INSTRUCTIONS FOR THE TASK:
Arrange every line of the records below into a single numbered list, leaving out any blank lines.
== MATERIAL PROVIDED ==
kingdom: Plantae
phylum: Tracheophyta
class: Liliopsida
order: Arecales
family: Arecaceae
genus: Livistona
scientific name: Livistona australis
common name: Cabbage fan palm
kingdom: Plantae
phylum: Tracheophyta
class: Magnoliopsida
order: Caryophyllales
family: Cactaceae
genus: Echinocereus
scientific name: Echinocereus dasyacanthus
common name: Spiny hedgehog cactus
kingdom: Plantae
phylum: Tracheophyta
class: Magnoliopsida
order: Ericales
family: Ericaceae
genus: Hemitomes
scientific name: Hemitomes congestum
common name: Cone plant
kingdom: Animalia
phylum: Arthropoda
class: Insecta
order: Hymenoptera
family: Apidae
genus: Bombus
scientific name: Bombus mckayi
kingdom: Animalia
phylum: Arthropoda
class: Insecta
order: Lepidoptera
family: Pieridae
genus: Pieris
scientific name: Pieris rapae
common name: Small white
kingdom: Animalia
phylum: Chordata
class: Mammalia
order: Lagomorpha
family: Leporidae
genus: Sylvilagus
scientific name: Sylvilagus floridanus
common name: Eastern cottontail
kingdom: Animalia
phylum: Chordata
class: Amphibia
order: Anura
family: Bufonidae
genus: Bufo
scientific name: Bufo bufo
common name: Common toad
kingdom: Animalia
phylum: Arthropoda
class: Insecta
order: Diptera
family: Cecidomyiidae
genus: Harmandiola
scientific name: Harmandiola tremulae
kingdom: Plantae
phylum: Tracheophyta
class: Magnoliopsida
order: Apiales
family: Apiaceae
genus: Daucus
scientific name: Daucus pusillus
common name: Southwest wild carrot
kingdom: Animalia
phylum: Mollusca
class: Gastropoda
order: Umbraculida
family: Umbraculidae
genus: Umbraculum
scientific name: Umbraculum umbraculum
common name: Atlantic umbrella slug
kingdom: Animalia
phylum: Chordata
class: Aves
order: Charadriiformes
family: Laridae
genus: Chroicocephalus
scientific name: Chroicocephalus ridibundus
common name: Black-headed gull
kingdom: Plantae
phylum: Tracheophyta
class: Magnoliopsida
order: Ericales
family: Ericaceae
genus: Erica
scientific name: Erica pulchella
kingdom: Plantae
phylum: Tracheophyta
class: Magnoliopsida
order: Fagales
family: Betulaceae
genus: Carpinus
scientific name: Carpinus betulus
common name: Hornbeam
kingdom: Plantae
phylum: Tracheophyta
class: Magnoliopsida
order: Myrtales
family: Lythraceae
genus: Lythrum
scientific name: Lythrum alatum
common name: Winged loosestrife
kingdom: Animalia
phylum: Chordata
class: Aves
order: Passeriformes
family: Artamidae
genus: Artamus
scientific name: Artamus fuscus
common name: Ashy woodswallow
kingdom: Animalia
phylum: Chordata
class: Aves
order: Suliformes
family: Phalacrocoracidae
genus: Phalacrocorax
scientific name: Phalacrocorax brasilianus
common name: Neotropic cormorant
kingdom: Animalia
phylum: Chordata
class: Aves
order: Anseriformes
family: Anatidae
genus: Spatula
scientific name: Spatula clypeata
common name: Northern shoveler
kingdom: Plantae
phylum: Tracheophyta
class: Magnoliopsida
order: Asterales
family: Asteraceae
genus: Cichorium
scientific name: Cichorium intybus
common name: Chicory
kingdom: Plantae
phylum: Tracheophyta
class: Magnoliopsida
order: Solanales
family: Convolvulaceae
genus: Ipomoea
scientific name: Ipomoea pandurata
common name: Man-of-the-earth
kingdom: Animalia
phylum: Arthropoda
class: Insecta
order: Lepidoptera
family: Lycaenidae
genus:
===
CORRECT OUTPUT:
1. kingdom: Plantae
2. phylum: Tracheophyta
3. class: Liliopsida
4. order: Arecales
5. family: Arecaceae
6. genus: Livistona
7. scientific name: Livistona australis
8. common name: Cabbage fan palm
9. kingdom: Plantae
10. phylum: Tracheophyta
11. class: Magnoliopsida
12. order: Caryophyllales
13. family: Cactaceae
14. genus: Echinocereus
15. scientific name: Echinocereus dasyacanthus
16. common name: Spiny hedgehog cactus
17. kingdom: Plantae
18. phylum: Tracheophyta
19. class: Magnoliopsida
20. order: Ericales
21. family: Ericaceae
22. genus: Hemitomes
23. scientific name: Hemitomes congestum
24. common name: Cone plant
25. kingdom: Animalia
26. phylum: Arthropoda
27. class: Insecta
28. order: Hymenoptera
29. family: Apidae
30. genus: Bombus
31. scientific name: Bombus mckayi
32. kingdom: Animalia
33. phylum: Arthropoda
34. class: Insecta
35. order: Lepidoptera
36. family: Pieridae
37. genus: Pieris
38. scientific name: Pieris rapae
39. common name: Small white
40. kingdom: Animalia
41. phylum: Chordata
42. class: Mammalia
43. order: Lagomorpha
44. family: Leporidae
45. genus: Sylvilagus
46. scientific name: Sylvilagus floridanus
47. common name: Eastern cottontail
48. kingdom: Animalia
49. phylum: Chordata
50. class: Amphibia
51. order: Anura
52. family: Bufonidae
53. genus: Bufo
54. scientific name: Bufo bufo
55. common name: Common toad
56. kingdom: Animalia
57. phylum: Arthropoda
58. class: Insecta
59. order: Diptera
60. family: Cecidomyiidae
61. genus: Harmandiola
62. scientific name: Harmandiola tremulae
63. kingdom: Plantae
64. phylum: Tracheophyta
65. class: Magnoliopsida
66. order: Apiales
67. family: Apiaceae
68. genus: Daucus
69. scientific name: Daucus pusillus
70. common name: Southwest wild carrot
71. kingdom: Animalia
72. phylum: Mollusca
73. class: Gastropoda
74. order: Umbraculida
75. family: Umbraculidae
76. genus: Umbraculum
77. scientific name: Umbraculum umbraculum
78. common name: Atlantic umbrella slug
79. kingdom: Animalia
80. phylum: Chordata
81. class: Aves
82. order: Charadriiformes
83. family: Laridae
84. genus: Chroicocephalus
85. scientific name: Chroicocephalus ridibundus
86. common name: Black-headed gull
87. kingdom: Plantae
88. phylum: Tracheophyta
89. class: Magnoliopsida
90. order: Ericales
91. family: Ericaceae
92. genus: Erica
93. scientific name: Erica pulchella
94. kingdom: Plantae
95. phylum: Tracheophyta
96. class: Magnoliopsida
97. order: Fagales
98. family: Betulaceae
99. genus: Carpinus
100. scientific name: Carpinus betulus
101. common name: Hornbeam
102. kingdom: Plantae
103. phylum: Tracheophyta
104. class: Magnoliopsida
105. order: Myrtales
106. family: Lythraceae
107. genus: Lythrum
108. scientific name: Lythrum alatum
109. common name: Winged loosestrife
110. kingdom: Animalia
111. phylum: Chordata
112. class: Aves
113. order: Passeriformes
114. family: Artamidae
115. genus: Artamus
116. scientific name: Artamus fuscus
117. common name: Ashy woodswallow
118. kingdom: Animalia
119. phylum: Chordata
120. class: Aves
121. order: Suliformes
122. family: Phalacrocoracidae
123. genus: Phalacrocorax
124. scientific name: Phalacrocorax brasilianus
125. common name: Neotropic cormorant
126. kingdom: Animalia
127. phylum: Chordata
128. class: Aves
129. order: Anseriformes
130. family: Anatidae
131. genus: Spatula
132. scientific name: Spatula clypeata
133. common name: Northern shoveler
134. kingdom: Plantae
135. phylum: Tracheophyta
136. class: Magnoliopsida
137. order: Asterales
138. family: Asteraceae
139. genus: Cichorium
140. scientific name: Cichorium intybus
141. common name: Chicory
142. kingdom: Plantae
143. phylum: Tracheophyta
144. class: Magnoliopsida
145. order: Solanales
146. family: Convolvulaceae
147. genus: Ipomoea
148. scientific name: Ipomoea pandurata
149. common name: Man-of-the-earth
150. kingdom: Animalia
151. phylum: Arthropoda
152. class: Insecta
153. order: Lepidoptera
154. family: Lycaenidae
155. genus:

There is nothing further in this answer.